*** Begin section ***

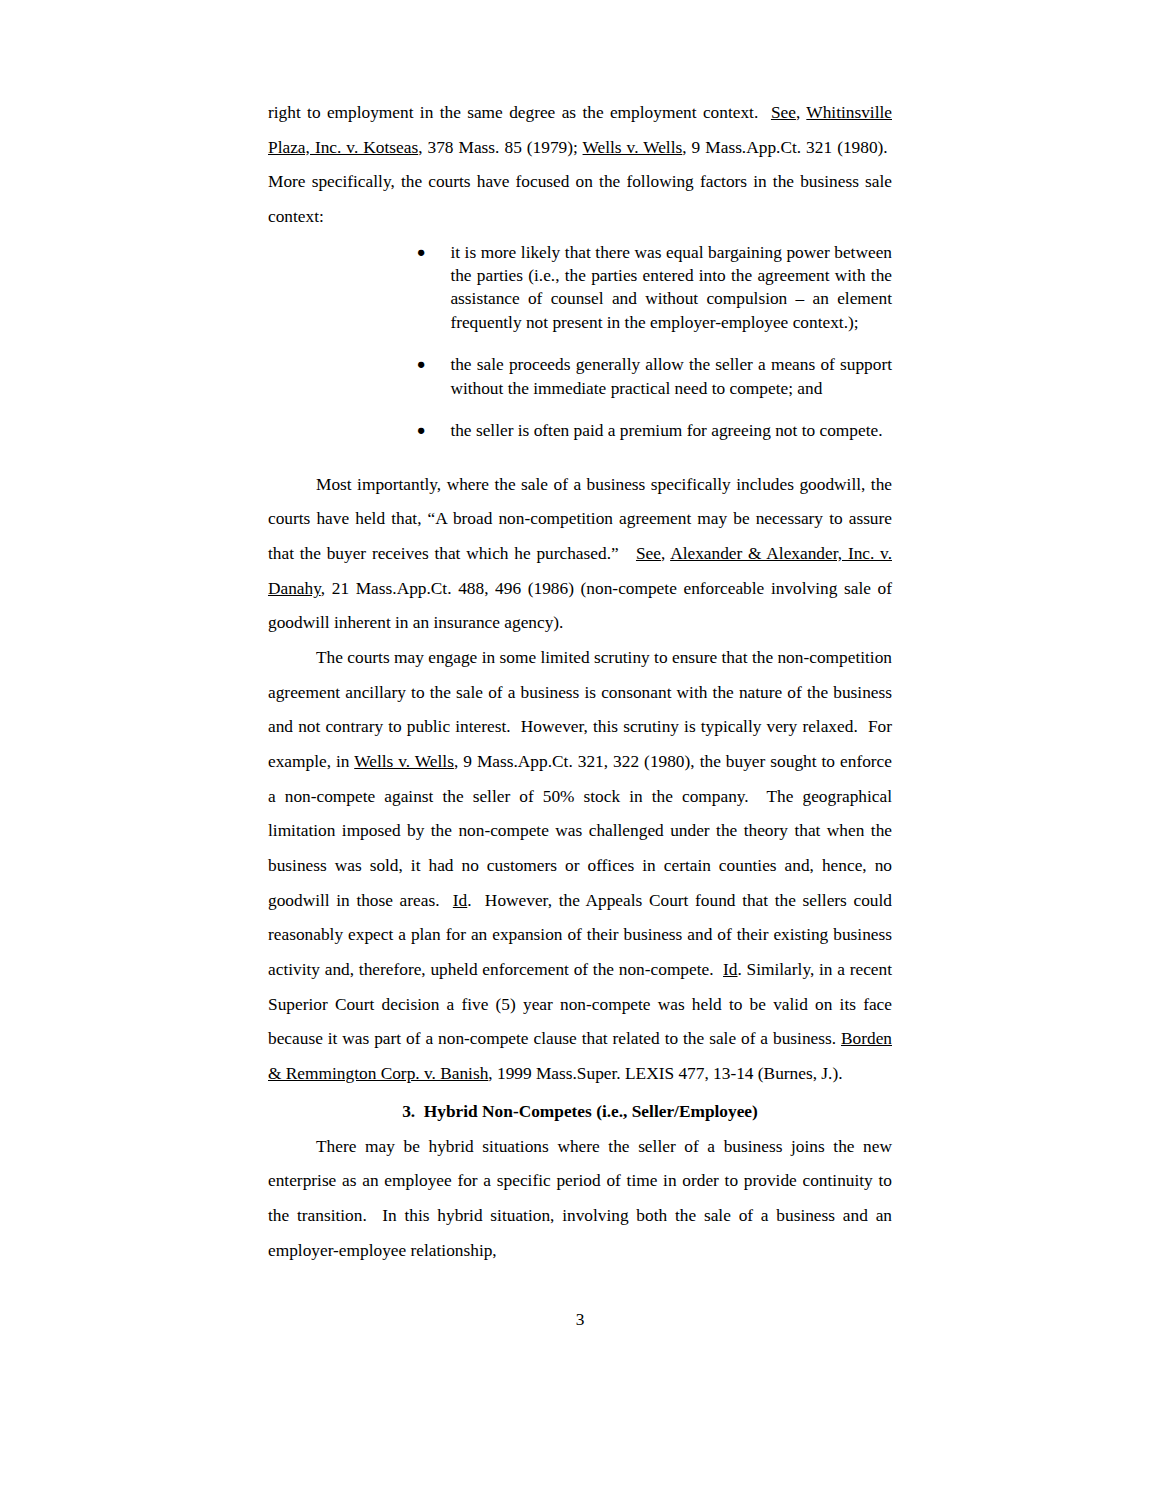right to employment in the same degree as the employment context. See, Whitinsville Plaza, Inc. v. Kotseas, 378 Mass. 85 (1979); Wells v. Wells, 9 Mass.App.Ct. 321 (1980). More specifically, the courts have focused on the following factors in the business sale context:
it is more likely that there was equal bargaining power between the parties (i.e., the parties entered into the agreement with the assistance of counsel and without compulsion – an element frequently not present in the employer-employee context.);
the sale proceeds generally allow the seller a means of support without the immediate practical need to compete; and
the seller is often paid a premium for agreeing not to compete.
Most importantly, where the sale of a business specifically includes goodwill, the courts have held that, “A broad non-competition agreement may be necessary to assure that the buyer receives that which he purchased.” See, Alexander & Alexander, Inc. v. Danahy, 21 Mass.App.Ct. 488, 496 (1986) (non-compete enforceable involving sale of goodwill inherent in an insurance agency).
The courts may engage in some limited scrutiny to ensure that the non-competition agreement ancillary to the sale of a business is consonant with the nature of the business and not contrary to public interest. However, this scrutiny is typically very relaxed. For example, in Wells v. Wells, 9 Mass.App.Ct. 321, 322 (1980), the buyer sought to enforce a non-compete against the seller of 50% stock in the company. The geographical limitation imposed by the non-compete was challenged under the theory that when the business was sold, it had no customers or offices in certain counties and, hence, no goodwill in those areas. Id. However, the Appeals Court found that the sellers could reasonably expect a plan for an expansion of their business and of their existing business activity and, therefore, upheld enforcement of the non-compete. Id. Similarly, in a recent Superior Court decision a five (5) year non-compete was held to be valid on its face because it was part of a non-compete clause that related to the sale of a business. Borden & Remmington Corp. v. Banish, 1999 Mass.Super. LEXIS 477, 13-14 (Burnes, J.).
3. Hybrid Non-Competes (i.e., Seller/Employee)
There may be hybrid situations where the seller of a business joins the new enterprise as an employee for a specific period of time in order to provide continuity to the transition. In this hybrid situation, involving both the sale of a business and an employer-employee relationship,
3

*** End section ***

TASK INSTRUCTIONS: Set down every entry above exactly as written, but skip the pictures.

REPLY TO THE TASK:
right to employment in the same degree as the employment context. See, Whitinsville Plaza, Inc. v. Kotseas, 378 Mass. 85 (1979); Wells v. Wells, 9 Mass.App.Ct. 321 (1980). More specifically, the courts have focused on the following factors in the business sale context:
it is more likely that there was equal bargaining power between the parties (i.e., the parties entered into the agreement with the assistance of counsel and without compulsion – an element frequently not present in the employer-employee context.);
the sale proceeds generally allow the seller a means of support without the immediate practical need to compete; and
the seller is often paid a premium for agreeing not to compete.
Most importantly, where the sale of a business specifically includes goodwill, the courts have held that, “A broad non-competition agreement may be necessary to assure that the buyer receives that which he purchased.” See, Alexander & Alexander, Inc. v. Danahy, 21 Mass.App.Ct. 488, 496 (1986) (non-compete enforceable involving sale of goodwill inherent in an insurance agency).
The courts may engage in some limited scrutiny to ensure that the non-competition agreement ancillary to the sale of a business is consonant with the nature of the business and not contrary to public interest. However, this scrutiny is typically very relaxed. For example, in Wells v. Wells, 9 Mass.App.Ct. 321, 322 (1980), the buyer sought to enforce a non-compete against the seller of 50% stock in the company. The geographical limitation imposed by the non-compete was challenged under the theory that when the business was sold, it had no customers or offices in certain counties and, hence, no goodwill in those areas. Id. However, the Appeals Court found that the sellers could reasonably expect a plan for an expansion of their business and of their existing business activity and, therefore, upheld enforcement of the non-compete. Id. Similarly, in a recent Superior Court decision a five (5) year non-compete was held to be valid on its face because it was part of a non-compete clause that related to the sale of a business. Borden & Remmington Corp. v. Banish, 1999 Mass.Super. LEXIS 477, 13-14 (Burnes, J.).
3. Hybrid Non-Competes (i.e., Seller/Employee)
There may be hybrid situations where the seller of a business joins the new enterprise as an employee for a specific period of time in order to provide continuity to the transition. In this hybrid situation, involving both the sale of a business and an employer-employee relationship,
3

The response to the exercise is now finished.